:: Request ::
Please rewrite the data below, replacing "collector number" with "field number" and leaving everything else unchanged. Leave the pictures out of your answer.

:: Material provided ::
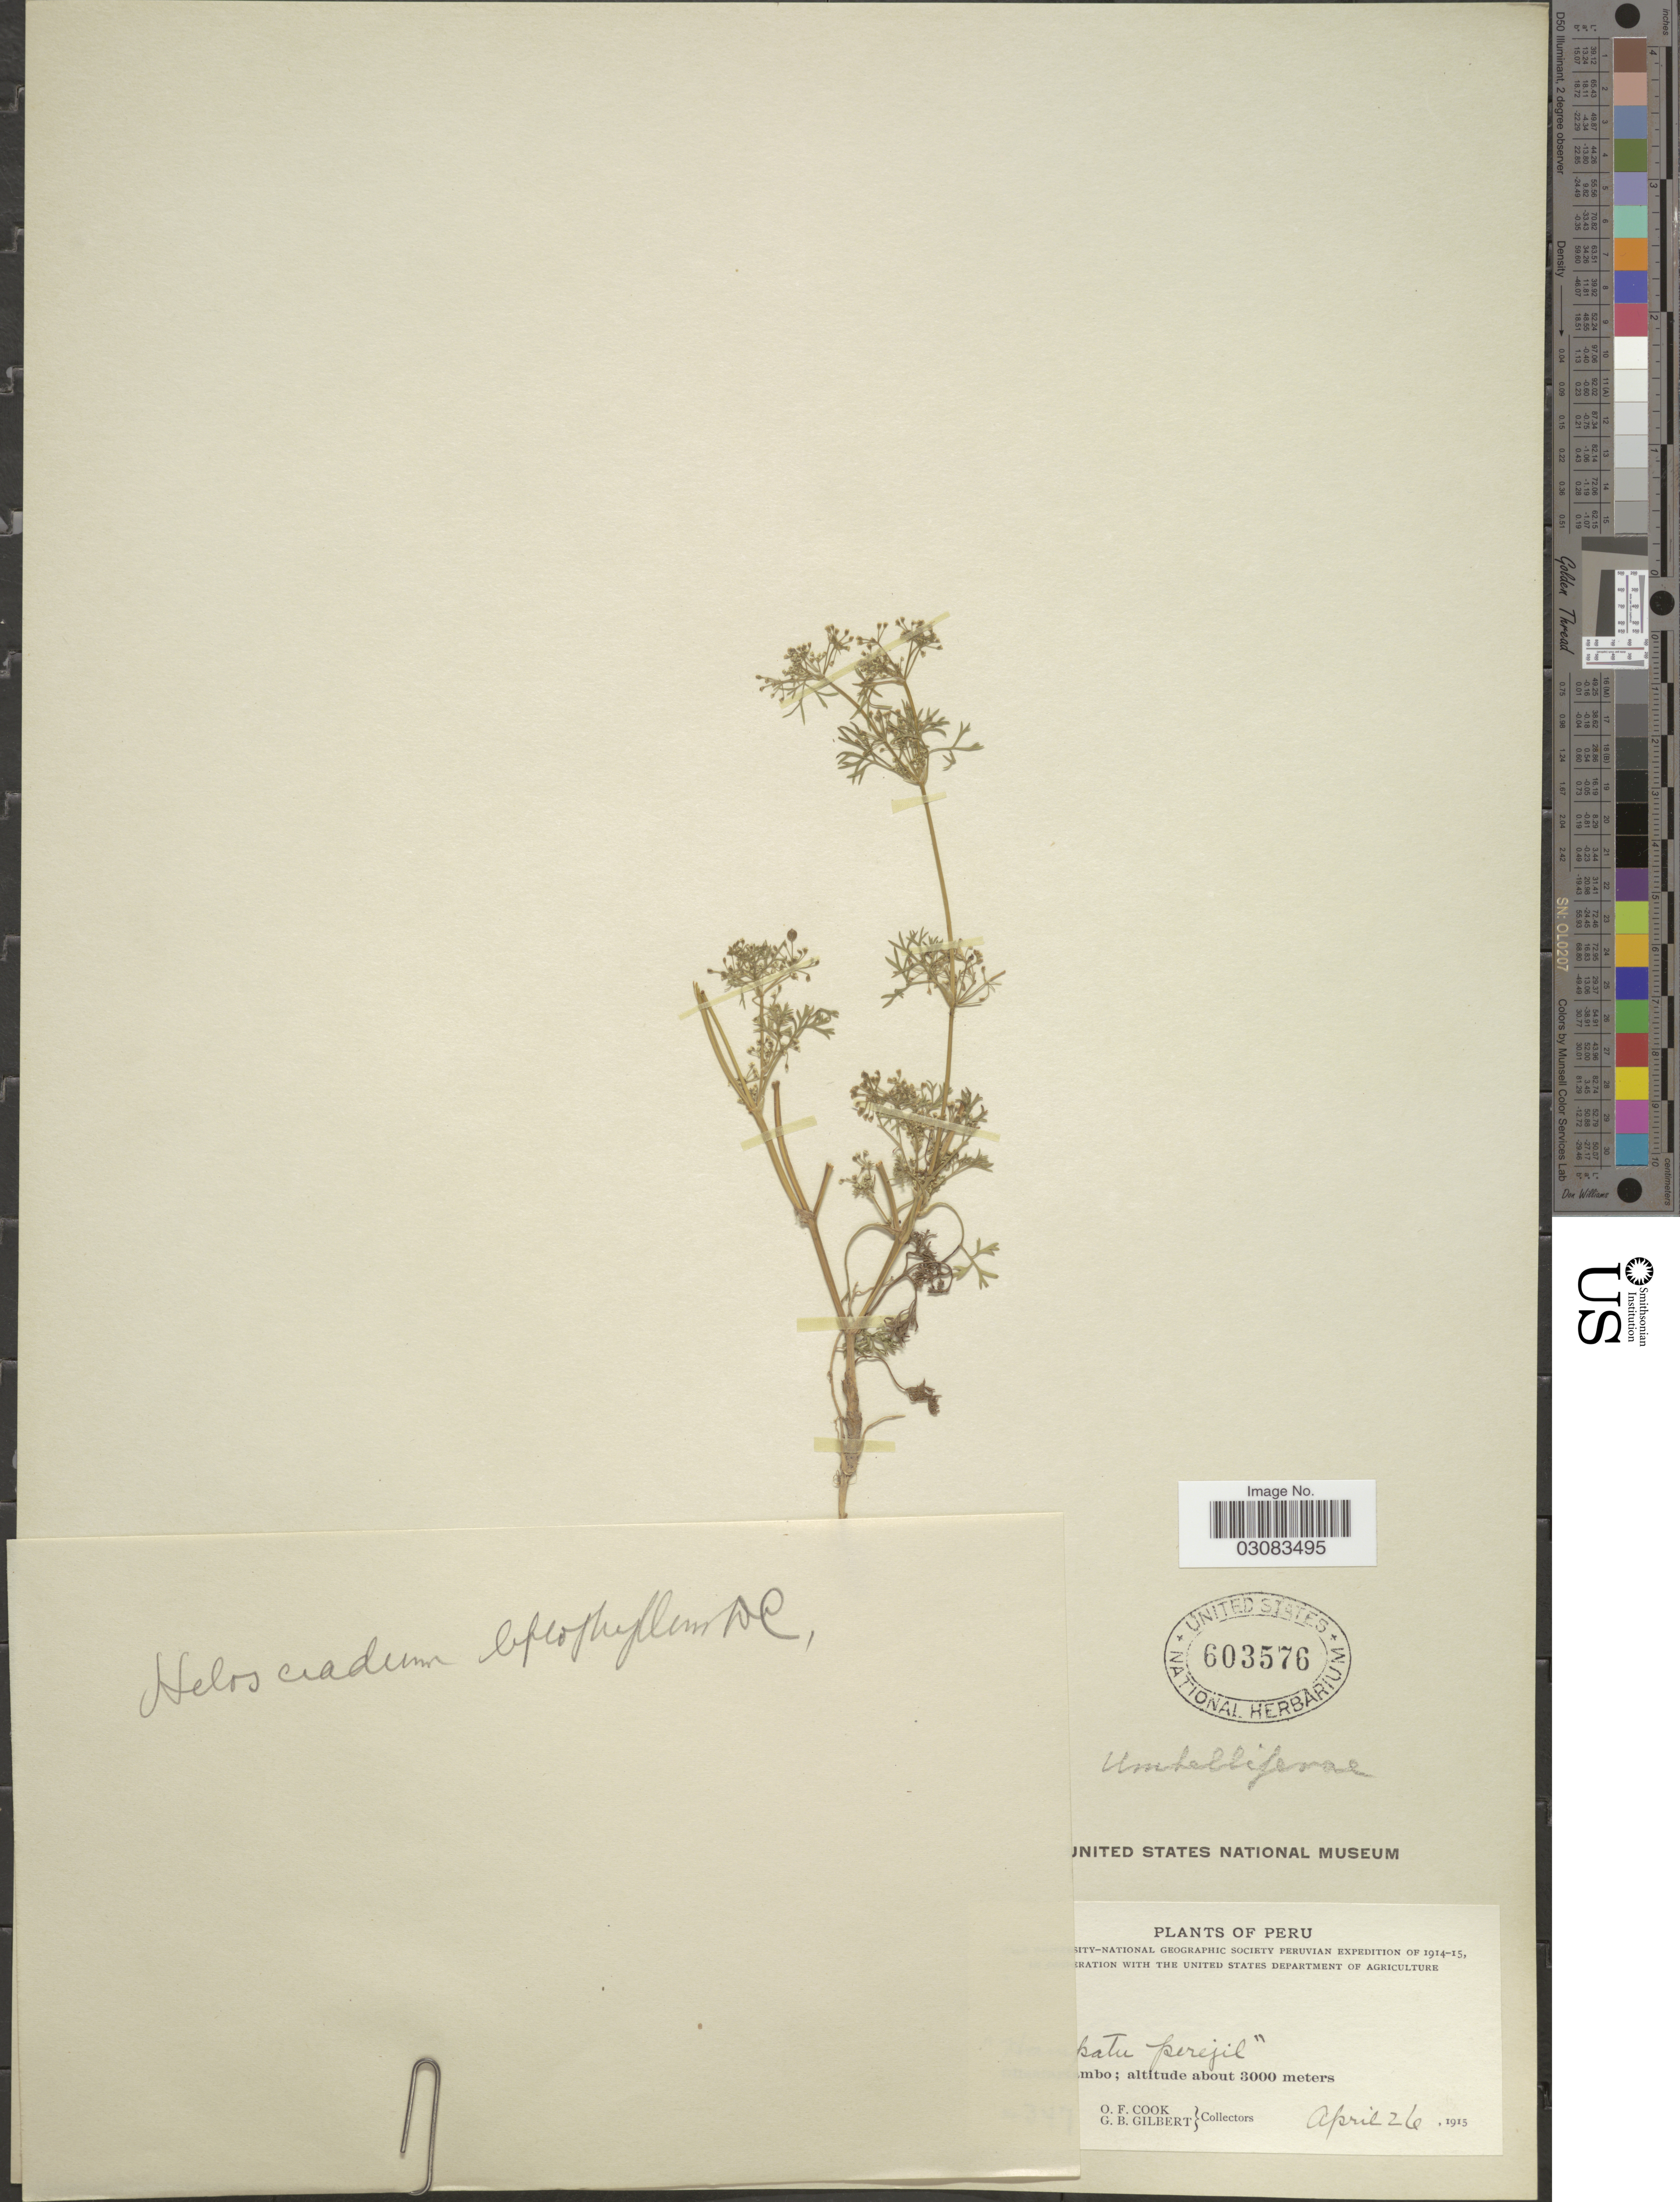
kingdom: Plantae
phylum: Tracheophyta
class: Magnoliopsida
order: Apiales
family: Apiaceae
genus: Cyclospermum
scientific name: Cyclospermum leptophyllum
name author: (Pers.) Sprague ex Britton & P. Wilson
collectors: O. F. Cook & G. B. Gilbert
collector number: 347*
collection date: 1915-04-26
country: Peru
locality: Ollantaytambo.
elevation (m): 3000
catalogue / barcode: US 603576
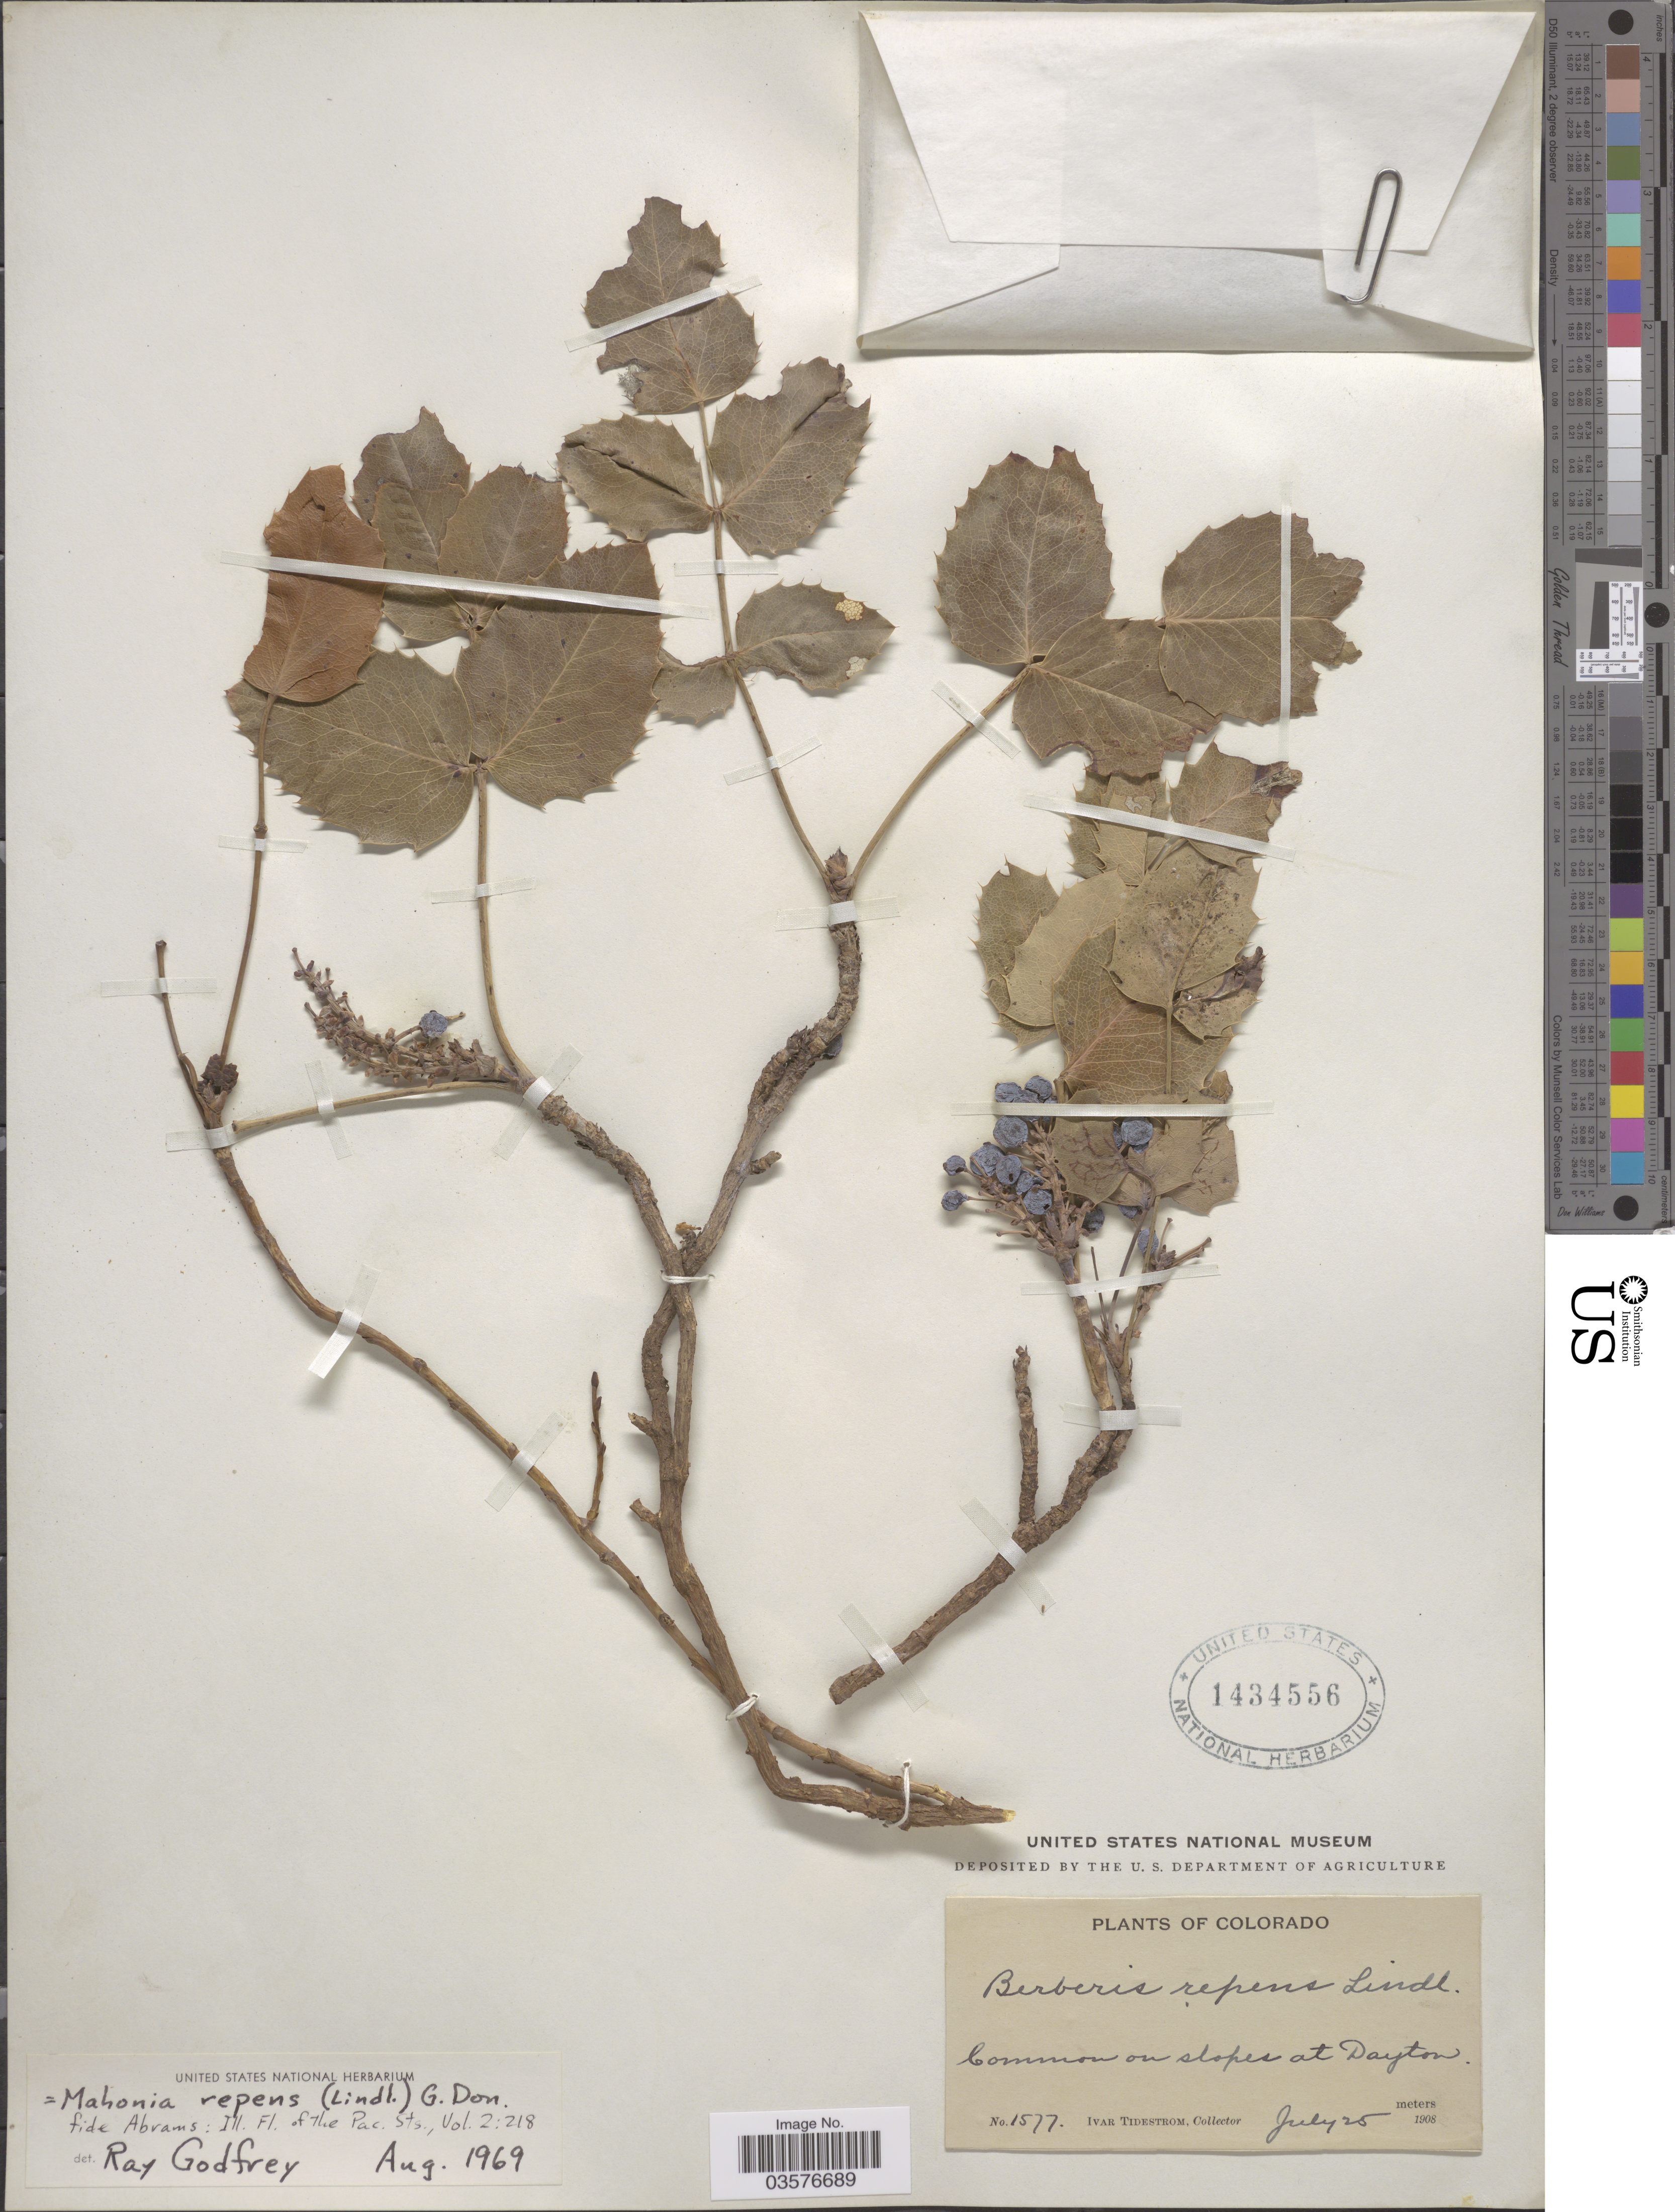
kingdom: Plantae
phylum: Tracheophyta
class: Magnoliopsida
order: Ranunculales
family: Berberidaceae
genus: Mahonia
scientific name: Mahonia repens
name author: (Lindl.) G. Don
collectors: I. F. Tidestrom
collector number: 1577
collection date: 1908-07-25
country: United States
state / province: Colorado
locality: Common on slopes at Dayton.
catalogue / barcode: US 1434556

:: Completed task ::
kingdom: Plantae
phylum: Tracheophyta
class: Magnoliopsida
order: Apiales
family: Apiaceae
genus: Cyclospermum
scientific name: Cyclospermum leptophyllum
name author: (Pers.) Sprague ex Britton & P. Wilson
collectors: O. F. Cook & G. B. Gilbert
field number: 347*
collection date: 1915-04-26
country: Peru
locality: Ollantaytambo.
elevation (m): 3000
catalogue / barcode: US 603576
kingdom: Plantae
phylum: Tracheophyta
class: Magnoliopsida
order: Ranunculales
family: Berberidaceae
genus: Mahonia
scientific name: Mahonia repens
name author: (Lindl.) G. Don
collectors: I. F. Tidestrom
field number: 1577
collection date: 1908-07-25
country: United States
state / province: Colorado
locality: Common on slopes at Dayton.
catalogue / barcode: US 1434556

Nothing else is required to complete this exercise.